№7, 1981/Обзоры и рецензии

А. А. Потебня. История и современность

О. П. Пресняков, Поэтика познания и творчества. Теория словесности А. А. Потебни, «Художественная литература», М. 1980. 221 стр.

Книга О. Преснякова, освещающая научное творчество одного из крупнейших русских филологов XIX века, Александра Афанасьевича Потебни, продолжает ряд исследований по истории отечественного литературоведения. Ряд этот пока невелик, но ведь и систематическое изучение прошлого нашей науки по существу только-только начинается. Были, конечно, и раньше экскурсы в более или менее отдаленное прошлое, но устойчивого ощущения исторической глубины они все-таки не создавали. До недавнего времени история науки о литературе фактически начиналась для нас с формалистов. Если Пушкина и Л. Толстого тогдашним ревнителям прогресса так и не удалось «сбросить с корабля современности», то Ф. Буслаева, А. Афанасьева, даже А. Веселовского и А. Потебню изолировать – на время – удалось, что и оборачивалось измельчанием научной проблематики.

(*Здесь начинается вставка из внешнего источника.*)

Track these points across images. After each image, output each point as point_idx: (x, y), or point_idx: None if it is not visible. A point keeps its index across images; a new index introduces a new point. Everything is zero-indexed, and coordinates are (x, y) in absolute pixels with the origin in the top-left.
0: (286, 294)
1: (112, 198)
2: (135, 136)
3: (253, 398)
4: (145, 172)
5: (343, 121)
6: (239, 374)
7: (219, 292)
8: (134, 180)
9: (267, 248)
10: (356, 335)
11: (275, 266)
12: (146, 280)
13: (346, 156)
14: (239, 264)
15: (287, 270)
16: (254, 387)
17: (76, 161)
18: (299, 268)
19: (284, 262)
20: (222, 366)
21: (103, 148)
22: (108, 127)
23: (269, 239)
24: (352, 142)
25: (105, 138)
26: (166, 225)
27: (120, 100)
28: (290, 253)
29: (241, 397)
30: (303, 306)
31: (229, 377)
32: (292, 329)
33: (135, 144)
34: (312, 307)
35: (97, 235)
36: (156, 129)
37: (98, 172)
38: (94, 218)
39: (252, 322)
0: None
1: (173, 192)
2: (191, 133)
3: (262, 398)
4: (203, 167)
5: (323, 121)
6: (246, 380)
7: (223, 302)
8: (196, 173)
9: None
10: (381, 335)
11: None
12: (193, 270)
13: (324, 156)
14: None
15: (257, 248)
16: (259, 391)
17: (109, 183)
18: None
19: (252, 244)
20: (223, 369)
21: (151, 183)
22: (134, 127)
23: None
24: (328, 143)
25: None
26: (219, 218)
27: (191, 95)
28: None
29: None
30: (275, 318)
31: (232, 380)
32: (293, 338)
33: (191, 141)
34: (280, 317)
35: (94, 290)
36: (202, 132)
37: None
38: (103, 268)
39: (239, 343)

Возрождение интереса к «старой филологии» объясняется, конечно, не простой любознательностью и даже не исключительно потребностью знать историю своей науки как часть духовной истории народа. В настоящее время наука о литературе переживает процесс, который должен привести ее к существенной переориентации отношения к самому объекту исследования – литературе и литературному произведению. Теоретики изучали и продолжают изучать произведение «по элементам», неустанно выясняя, что такое сюжет, конфликт, структура и т. д. Но вместе с тем все более определенно проступают очертания в известном смысле основной проблемы – что такое поэтическое произведение как целое.

Старое литературоведение не знало такой проблемы и, следовательно, не могло иметь соответствующего опыта. Но дело тут не только в конкретном опыте (хотя и в нем тоже). Франсуа Мориак высказал, в сущности, общую мысль, когда заявил, что «Война и мир» – это не преодоленный этап, а утраченный секрет. Таким секретом, несомненно, обладало и наше литературоведение в прошлом. Интерес к этому прошлому в значительной мере внушается мыслью вернуть утраченное. Мы, разумеется, далеки от наивной веры в то, что когда-то утраченный, а теперь вновь обретенный секрет разрешит сегодняшние проблемы, в том числе и главную из них – проблему целого. Исследования, подобные предпринятому О. Пресняковым, даже безотносительно к их индивидуальным достоинствам, делают главное: вводят прошлое в настоящее – то самое прошлое, которое было «снято» дальнейшим развитием науки.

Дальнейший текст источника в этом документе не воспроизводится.